Granting divorce to a Banglore-based doctor couple on the singular ground of mental cruelty, a bench of justices S J Mukhopadhaya and Dipak Misra said social status of a person, alleging cruelty, is also key factor in measuring it and its effects.
"Mental cruelty and its effect cannot be stated with arithmetical exactitude. It varies from individual to individual, from society to society and also depends on the status of the persons.
"What would be a mental cruelty in the life of two individuals belonging to particular strata of the society may not amount to mental cruelty in respect of another couple belonging to a different stratum of society," the bench said.
Dealing with the facts of the case, the bench said the husband deserved the divorce on the ground of cruelty as he was being subjected to humiliation.
It also said that false allegations were levelled against him and his relatives were dragged into the matrimonial dispute and they amounted to mental cruelty.
"We are disposed to think that the husband has reasons to feel that he has been humiliated, for allegations have been made against him which are not correct.

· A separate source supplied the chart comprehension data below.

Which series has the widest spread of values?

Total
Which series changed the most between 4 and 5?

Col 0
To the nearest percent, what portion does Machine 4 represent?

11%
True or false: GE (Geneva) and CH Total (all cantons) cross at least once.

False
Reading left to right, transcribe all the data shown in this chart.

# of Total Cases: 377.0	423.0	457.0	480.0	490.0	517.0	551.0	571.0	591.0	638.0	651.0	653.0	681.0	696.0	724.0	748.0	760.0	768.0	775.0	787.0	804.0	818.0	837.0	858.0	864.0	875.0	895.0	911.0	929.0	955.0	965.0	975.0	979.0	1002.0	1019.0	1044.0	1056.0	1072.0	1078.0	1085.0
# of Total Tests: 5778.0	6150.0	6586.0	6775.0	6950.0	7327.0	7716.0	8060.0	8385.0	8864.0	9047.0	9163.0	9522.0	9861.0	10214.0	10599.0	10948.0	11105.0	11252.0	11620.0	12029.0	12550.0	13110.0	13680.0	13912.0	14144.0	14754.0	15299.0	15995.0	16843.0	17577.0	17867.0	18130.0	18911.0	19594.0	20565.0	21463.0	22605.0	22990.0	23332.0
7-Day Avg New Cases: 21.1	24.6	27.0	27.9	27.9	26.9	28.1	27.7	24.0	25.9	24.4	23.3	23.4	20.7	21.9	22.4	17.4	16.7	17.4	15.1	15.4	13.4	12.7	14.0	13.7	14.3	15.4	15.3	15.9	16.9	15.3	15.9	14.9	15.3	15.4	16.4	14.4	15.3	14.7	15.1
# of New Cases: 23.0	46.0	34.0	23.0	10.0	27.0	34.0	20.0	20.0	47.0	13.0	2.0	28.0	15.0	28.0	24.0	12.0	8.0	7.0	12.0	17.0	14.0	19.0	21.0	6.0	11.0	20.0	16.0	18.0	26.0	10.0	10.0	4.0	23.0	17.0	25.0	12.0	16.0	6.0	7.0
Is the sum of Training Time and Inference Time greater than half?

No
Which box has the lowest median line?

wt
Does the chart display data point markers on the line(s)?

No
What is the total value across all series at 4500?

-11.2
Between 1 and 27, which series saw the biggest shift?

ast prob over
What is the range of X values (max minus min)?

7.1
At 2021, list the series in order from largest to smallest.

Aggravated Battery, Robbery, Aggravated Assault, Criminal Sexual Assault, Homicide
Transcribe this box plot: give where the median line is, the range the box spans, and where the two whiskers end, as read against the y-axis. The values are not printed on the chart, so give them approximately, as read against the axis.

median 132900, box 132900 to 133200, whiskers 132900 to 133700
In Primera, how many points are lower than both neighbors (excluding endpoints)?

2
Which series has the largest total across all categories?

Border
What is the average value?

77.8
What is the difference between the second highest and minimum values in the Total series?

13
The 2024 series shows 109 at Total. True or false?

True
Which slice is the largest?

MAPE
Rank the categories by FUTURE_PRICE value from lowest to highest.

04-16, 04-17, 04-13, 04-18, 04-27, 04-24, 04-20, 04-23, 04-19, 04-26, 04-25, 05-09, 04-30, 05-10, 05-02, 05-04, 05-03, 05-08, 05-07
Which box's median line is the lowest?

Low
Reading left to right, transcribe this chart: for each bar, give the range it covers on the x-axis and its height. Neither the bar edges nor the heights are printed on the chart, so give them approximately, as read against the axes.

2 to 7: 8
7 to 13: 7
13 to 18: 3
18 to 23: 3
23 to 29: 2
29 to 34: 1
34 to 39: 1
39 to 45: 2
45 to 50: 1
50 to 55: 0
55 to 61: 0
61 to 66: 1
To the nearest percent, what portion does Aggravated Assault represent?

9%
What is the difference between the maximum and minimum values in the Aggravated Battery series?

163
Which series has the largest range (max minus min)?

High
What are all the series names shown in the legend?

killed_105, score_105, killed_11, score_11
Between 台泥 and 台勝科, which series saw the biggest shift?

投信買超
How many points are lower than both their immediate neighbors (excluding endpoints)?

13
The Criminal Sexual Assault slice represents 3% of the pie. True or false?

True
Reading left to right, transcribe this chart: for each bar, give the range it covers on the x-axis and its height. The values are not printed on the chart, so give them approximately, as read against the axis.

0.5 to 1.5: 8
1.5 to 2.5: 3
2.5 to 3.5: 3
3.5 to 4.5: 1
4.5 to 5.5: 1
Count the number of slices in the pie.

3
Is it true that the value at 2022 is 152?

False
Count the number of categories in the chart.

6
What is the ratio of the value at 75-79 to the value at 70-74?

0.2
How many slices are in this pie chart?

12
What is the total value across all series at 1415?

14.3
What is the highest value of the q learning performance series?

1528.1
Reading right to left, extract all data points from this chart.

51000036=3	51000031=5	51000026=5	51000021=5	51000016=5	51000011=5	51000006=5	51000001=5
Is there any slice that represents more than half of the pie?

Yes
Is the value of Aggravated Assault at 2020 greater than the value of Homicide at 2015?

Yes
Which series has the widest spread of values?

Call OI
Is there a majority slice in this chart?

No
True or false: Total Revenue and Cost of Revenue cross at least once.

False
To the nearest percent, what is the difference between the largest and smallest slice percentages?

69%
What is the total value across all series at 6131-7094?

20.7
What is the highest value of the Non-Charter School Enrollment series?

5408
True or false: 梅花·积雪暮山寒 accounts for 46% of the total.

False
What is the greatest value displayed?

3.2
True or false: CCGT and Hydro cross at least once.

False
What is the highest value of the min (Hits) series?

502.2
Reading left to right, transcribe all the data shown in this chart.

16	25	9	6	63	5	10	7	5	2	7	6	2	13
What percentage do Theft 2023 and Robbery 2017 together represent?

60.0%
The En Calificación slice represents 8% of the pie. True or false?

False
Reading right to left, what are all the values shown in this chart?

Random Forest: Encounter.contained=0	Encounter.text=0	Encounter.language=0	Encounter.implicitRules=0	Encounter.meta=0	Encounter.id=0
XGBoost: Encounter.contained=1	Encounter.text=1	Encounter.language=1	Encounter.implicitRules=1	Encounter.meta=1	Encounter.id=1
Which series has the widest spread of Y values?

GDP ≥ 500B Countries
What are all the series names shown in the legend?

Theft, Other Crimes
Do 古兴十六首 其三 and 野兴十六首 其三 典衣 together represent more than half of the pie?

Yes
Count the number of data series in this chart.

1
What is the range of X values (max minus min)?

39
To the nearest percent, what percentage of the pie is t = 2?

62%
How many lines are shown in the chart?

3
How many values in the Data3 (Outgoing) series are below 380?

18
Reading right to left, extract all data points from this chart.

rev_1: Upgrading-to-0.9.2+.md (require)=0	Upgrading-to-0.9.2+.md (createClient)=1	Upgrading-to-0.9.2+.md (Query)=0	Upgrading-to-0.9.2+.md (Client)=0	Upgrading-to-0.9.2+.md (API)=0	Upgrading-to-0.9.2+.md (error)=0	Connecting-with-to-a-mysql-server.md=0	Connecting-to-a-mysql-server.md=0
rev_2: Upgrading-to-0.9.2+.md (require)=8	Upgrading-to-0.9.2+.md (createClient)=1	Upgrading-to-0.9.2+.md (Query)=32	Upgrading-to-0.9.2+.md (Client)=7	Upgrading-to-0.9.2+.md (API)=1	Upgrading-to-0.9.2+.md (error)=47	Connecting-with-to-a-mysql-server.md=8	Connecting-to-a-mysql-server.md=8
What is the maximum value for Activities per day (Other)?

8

"His relatives have been dragged into the matrimonial controversy, the assertions in the written statement depict him as if he had tacitly conceded to have harboured notions of gender insensitivity or some kind of male chauvinism, his parents and he are ignored in the naming ceremony of the son, and he comes to learn from others that his wife had gone to Gulbarga to prosecute her studies," the court said.
The bench was hearing an appeal filed by the woman, a doctor, against the Karnataka High Court order.
The High Court had reversed the decree for restitution of conjugal rights granted in her favour by the family court and rather, granted divorce to her husband, also a doctor.